No exemplo da produção de suínos, o
Ministério Público Estadual do Meio Ambiente começa a ameaçar aplicar a lei e
multar agroindústrias compradoras e agricultores por não reduzirem a poluição.
Regras são criadas exigindo a instalação de biodigestores para tratar os
resíduos e reduzir o impacto ambiental. Isso coloca os agricultores em situação
de vínculo duplo: se adotarem os biodigestores, os custos de produção aumentam
e sua renda diminui; se não os adotarem, são multados. Assim surgem
contradições secundárias, como entre as regras (a lei que exige biodigestores)
e os instrumentos (a prática em uso, isto é, o armazenamento a céu aberto dos
resíduos). Neste caso, a atividade se encontra na fase de vínculo duplo.

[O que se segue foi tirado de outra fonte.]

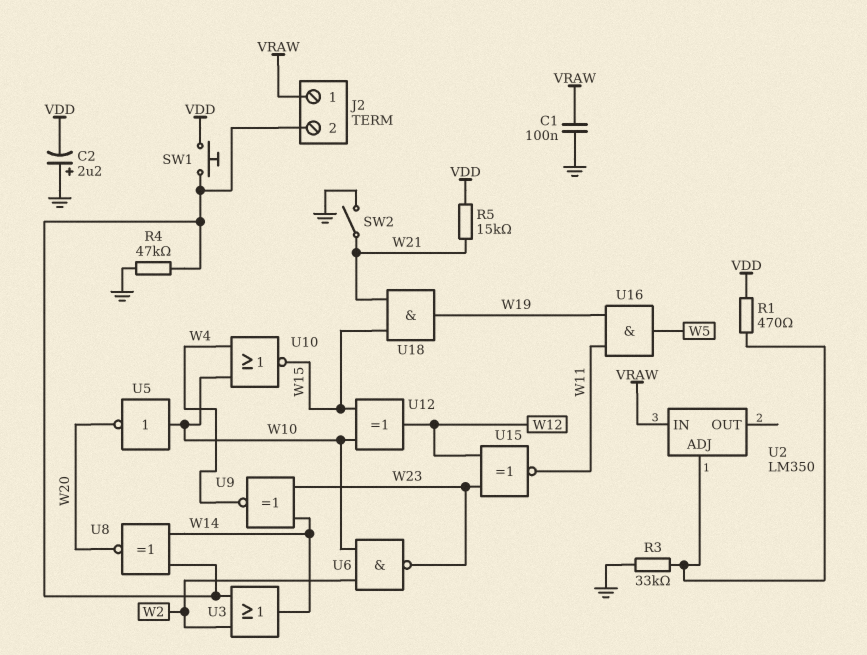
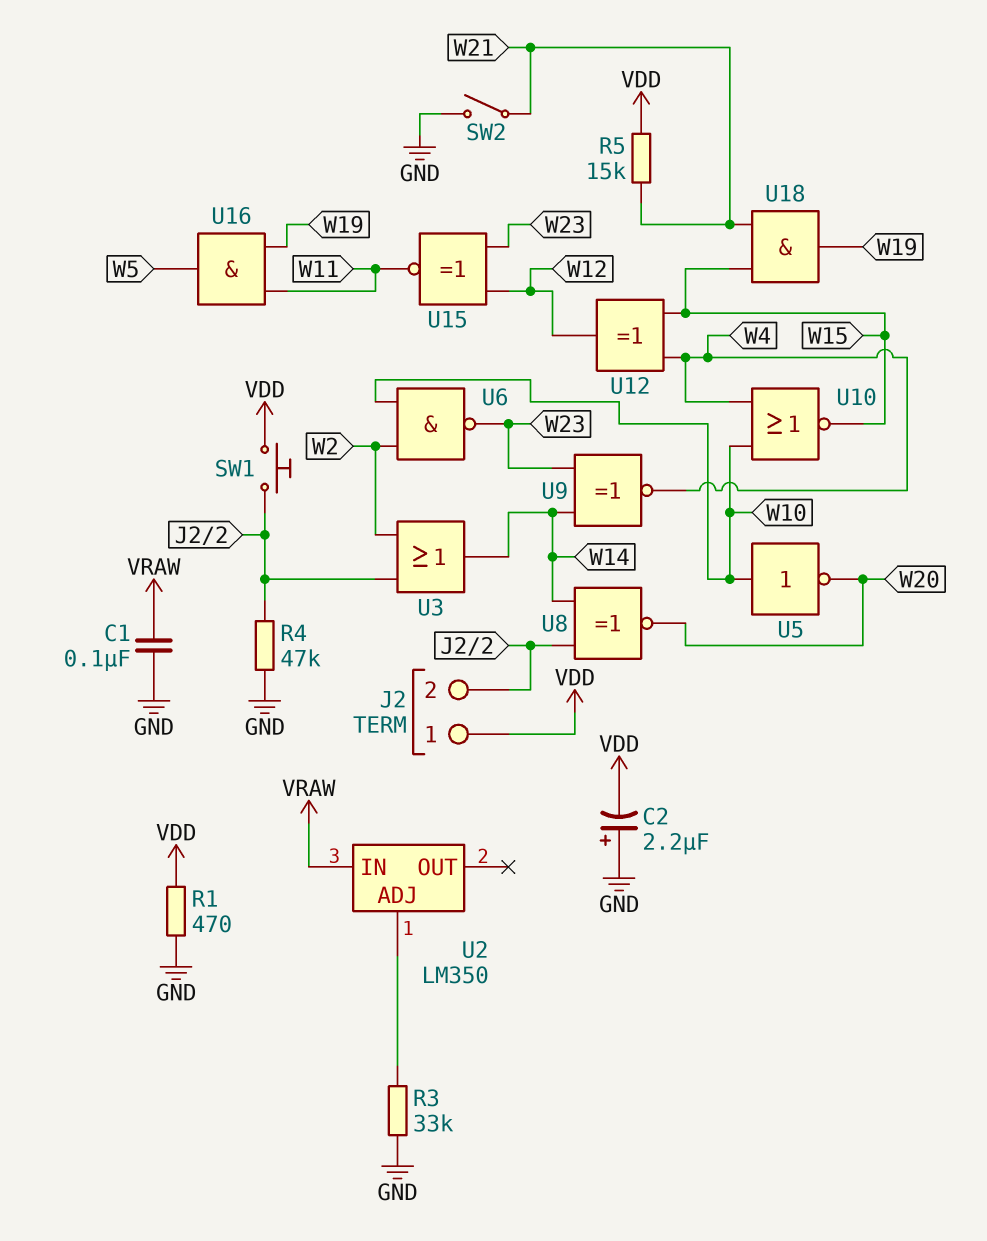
J2 pin 1: VRAW -> VDD
R1: 470 (U2/ADJ, VDD) -> 470 (GND, VDD)
U12: XOR (in W10, in W15, out W12) -> XOR (in W4, in W15, out W12)

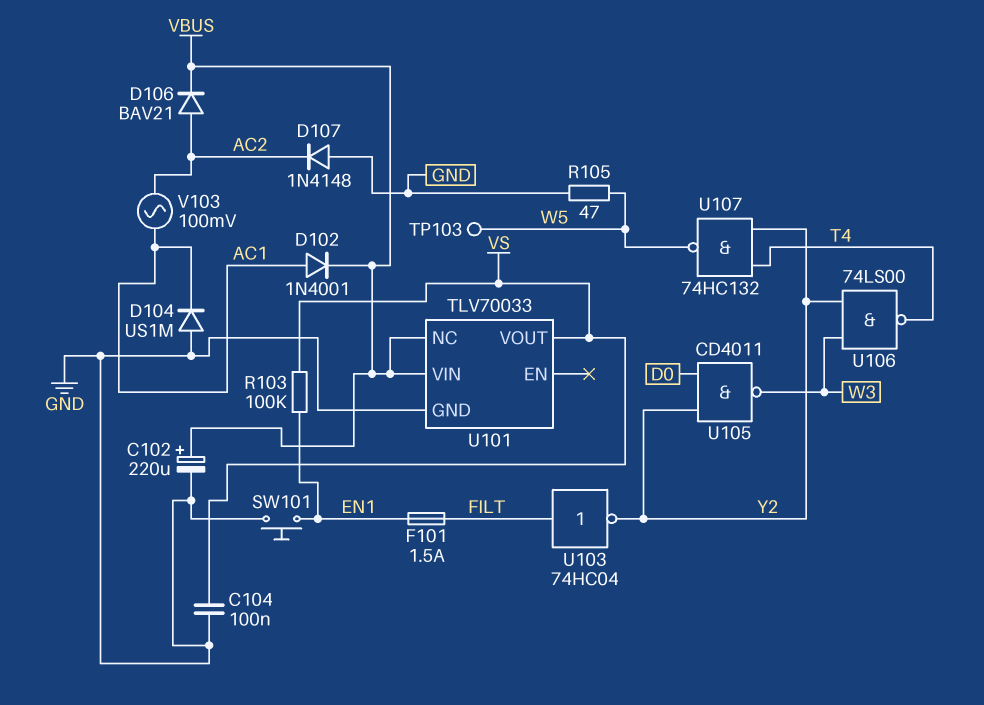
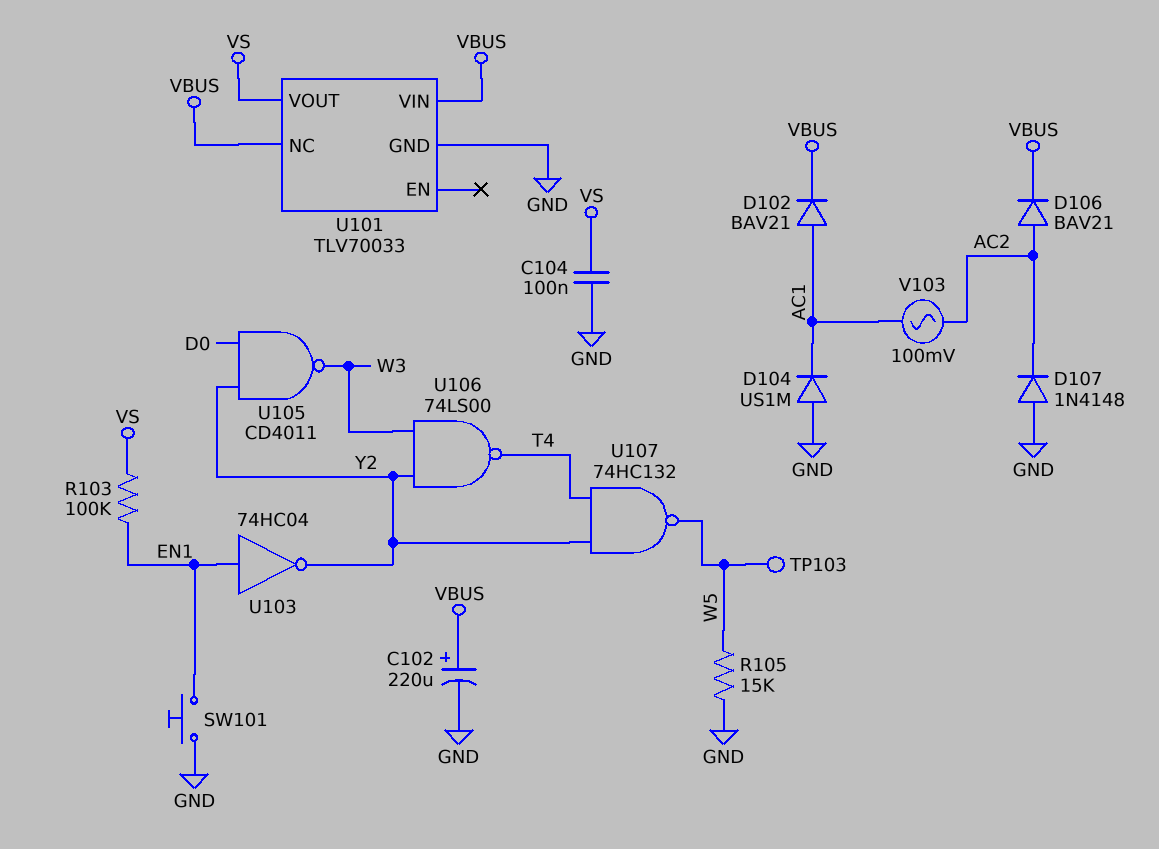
D102: diode 1N4001 (A AC1, K VBUS) -> diode BAV21 (A AC1, K VBUS)
F101: 1.5A (EN1, FILT) -> none
R105: 47 (GND, W5) -> 15k (GND, W5)
U103: NOT 74HC04 (in FILT, out Y2) -> NOT 74HC04 (in EN1, out Y2)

A solução dessa contradição secundária não
era simples: construir os biodigestores exigidos pela lei era inviável para
muitos agricultores, já pressionados pelos baixos preços do suíno, endividados
e ameaçados de abandonar a atividade.
A terceira fase consiste na CONSTRUÇÃO
DE UM NOVO OBJETO E MODELO DO SISTEMA DE ATIVIDADE. Como o nome indica, os
sujeitos constroem algo novo. Essa fase pode durar anos, especialmente se não
houver coordenação no processo. No caso dos suínos, a solução foi a criação da
atividade de produção de biogás, que uniu o tratamento dos dejetos à geração de
benefícios econômicos para os agricultores.
Na quarta fase, os sujeitos decidem
implementar a solução idealizada em uma unidade piloto, de forma experimental.
Essa fase é chamada de APLICAÇÃO, GENERALIZAÇÃO E TRANSFORMAÇÃO. Durante
sua implementação, surgem contradições terciárias, ou seja, tensões
entre o novo e o velho.
Por fim, na quinta fase, de CONSOLIDAÇÃO
E REFLEXÃO, o novo sistema de atividade começa a se generalizar e se
consolidar. Ao se difundir, entra em choque com sistemas de atividade vizinhos
— por exemplo, a alta gestão, que não acompanhou o processo e não aprendeu o
novo modelo, ou atividades reguladoras e legislativas com as quais a produção
precisa cooperar. Essas tensões entre um sistema de atividade central e
sistemas vizinhos são chamadas de contradições quaternárias.
Para ilustrar, vejamos outro caso: a
intervenção na atividade de produção de tomates na Finlândia. Ali, a
contradição primária era entre a qualidade do tomate e o preço. A concorrência
com tomates importados do sul da Europa levou à queda dos preços, comprometendo
a renda e a continuidade da produção local. Para enfrentar essa contradição, os
agricultores se reuniram e construíram um novo modelo de produção com foco em
maior qualidade. Uma nova variedade foi testada e implementada: um tomate de
qualidade superior, com melhor sabor e consistência.
No entanto, as regras antigas da
cooperativa de compra não permitiam diferenciar o preço, o que desestimulava os
agricultores que produziam tomates de maior qualidade. Esse é um exemplo de
contradição terciária, entre as regras antigas e o novo objeto. A cooperativa
foi envolvida no processo, e as regras foram modificadas. Contudo, novas
tensões surgiram com o mercado varejista, contradições quaternárias, cujo foco
era minimizar o preço, e não necessariamente maximizar a qualidade. Isso exigiu
a abertura de novo diálogo e aprendizado, desta vez envolvendo também o setor
varejista.
Referências
Engeström, Y.
(1987). Learning by Expanding: An Activity-Theoretical Approach to
Developmental Research. (V.
1). Orienta-Konsultit.
Engeström,
Y. (2002). Aprendizagem por expansão na prática: Em busca de uma reconceituação
a partir da teoria da atividade. Cadernos de Educação, 19.
Engeström, Y. (2008). From teams to knots:
Activity-theoretical studies of collaboration and learning at work. Cambridge University Press.
Engeström,
Y. (2016). Aprendizagem Expasniva (Campinas). Editora Pontes.